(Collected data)

- - -

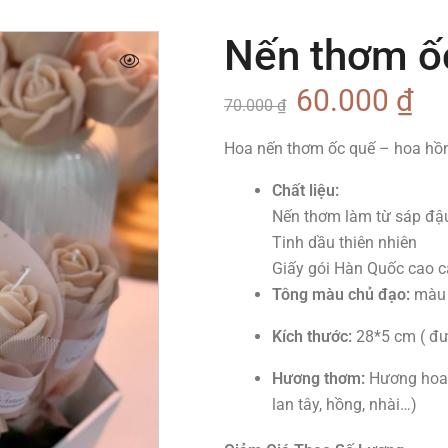
Nến thơm ố
60.000
₫
70.000
₫
Hoa nến thơm ốc quế – hoa hồn
Chất liệu:
Nến thơm làm từ sáp đậu
Tinh dầu thiên nhiên
Giấy gói Hàn Quốc cao c
Tông màu chủ đạo:
màu 
Kích thước:
28*5 cm ( đ
Hương thơm:
Hương hoa n
lan tây, hồng, nhài…)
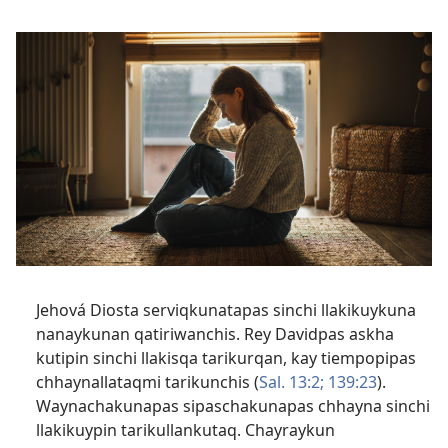
Jehová Diosta serviqkunatapas sinchi llakikuykuna
nanaykunan qatiriwanchis. Rey Davidpas askha
kutipin sinchi llakisqa tarikurqan, kay tiempopipas
chhaynallataqmi tarikunchis (
Sal. 13:2;
139:23
).
Waynachakunapas sipaschakunapas chhayna sinchi
llakikuypin tarikullankutaq. Chayraykun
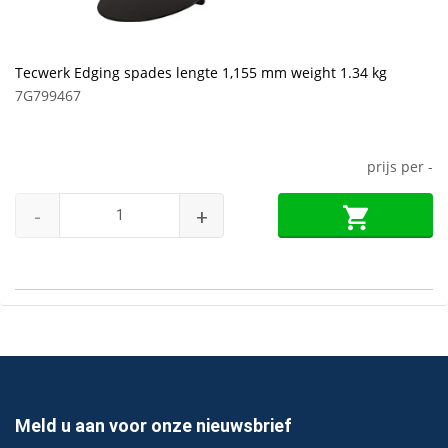
Tecwerk Edging spades lengte 1,155 mm weight 1.34 kg
7G799467
prijs per
-
-
+
Meld u aan voor onze nieuwsbrief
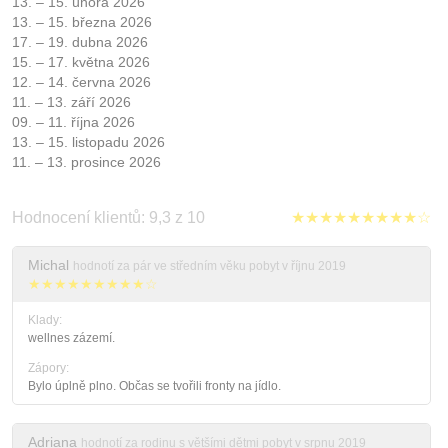
13. – 15. února 2026
13. – 15. března 2026
17. – 19. dubna 2026
15. – 17. května 2026
12. – 14. června 2026
11. – 13. září 2026
09. – 11. října 2026
13. – 15. listopadu 2026
11. – 13. prosince 2026
Hodnocení klientů: 9,3 z 10
★★★★★★★★★☆
Michal
hodnotí za pár ve středním věku pobyt v říjnu 2019
★★★★★★★★★☆
Klady:
wellnes zázemí.
Zápory:
Bylo úplně plno. Občas se tvořili fronty na jídlo.
Adriana
hodnotí za rodinu s většími dětmi pobyt v srpnu 2019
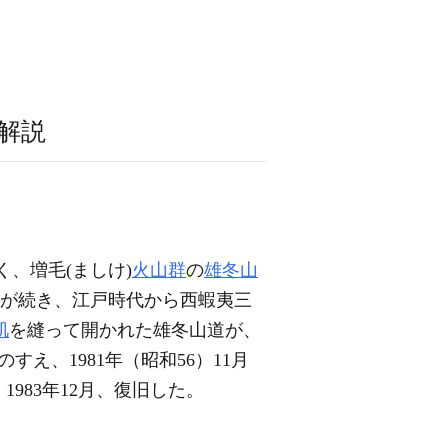
解説
く、増毛(ましけ)
火山群
の
雄冬山
が続き、江戸時代から西蝦夷三
肌
を縫って開かれた雄冬山道が、
のすえ、1981年（昭和56）11月
1983年12月、復旧した。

- - -

Work request
Reproduce all of the data with every "2026" replaced by "2027" and nothing else altered. Omit the pictures from your answer.

Response for this exercise
Nến thơm ố
60.000
₫
70.000
₫
Hoa nến thơm ốc quế – hoa hồn
Chất liệu:
Nến thơm làm từ sáp đậu
Tinh dầu thiên nhiên
Giấy gói Hàn Quốc cao c
Tông màu chủ đạo:
màu 
Kích thước:
28*5 cm ( đ
Hương thơm:
Hương hoa n
lan tây, hồng, nhài…)
Jehová Diosta serviqkunatapas sinchi llakikuykuna
nanaykunan qatiriwanchis. Rey Davidpas askha
kutipin sinchi llakisqa tarikurqan, kay tiempopipas
chhaynallataqmi tarikunchis (
Sal. 13:2;
139:23
).
Waynachakunapas sipaschakunapas chhayna sinchi
llakikuypin tarikullankutaq. Chayraykun
Tecwerk Edging spades lengte 1,155 mm weight 1.34 kg
7G799467
prijs per
-
-
+
Meld u aan voor onze nieuwsbrief
13. – 15. února 2027
13. – 15. března 2027
17. – 19. dubna 2027
15. – 17. května 2027
12. – 14. června 2027
11. – 13. září 2027
09. – 11. října 2027
13. – 15. listopadu 2027
11. – 13. prosince 2027
Hodnocení klientů: 9,3 z 10
★★★★★★★★★☆
Michal
hodnotí za pár ve středním věku pobyt v říjnu 2019
★★★★★★★★★☆
Klady:
wellnes zázemí.
Zápory:
Bylo úplně plno. Občas se tvořili fronty na jídlo.
Adriana
hodnotí za rodinu s většími dětmi pobyt v srpnu 2019
解説
く、増毛(ましけ)
火山群
の
雄冬山
が続き、江戸時代から西蝦夷三
肌
を縫って開かれた雄冬山道が、
のすえ、1981年（昭和56）11月
1983年12月、復旧した。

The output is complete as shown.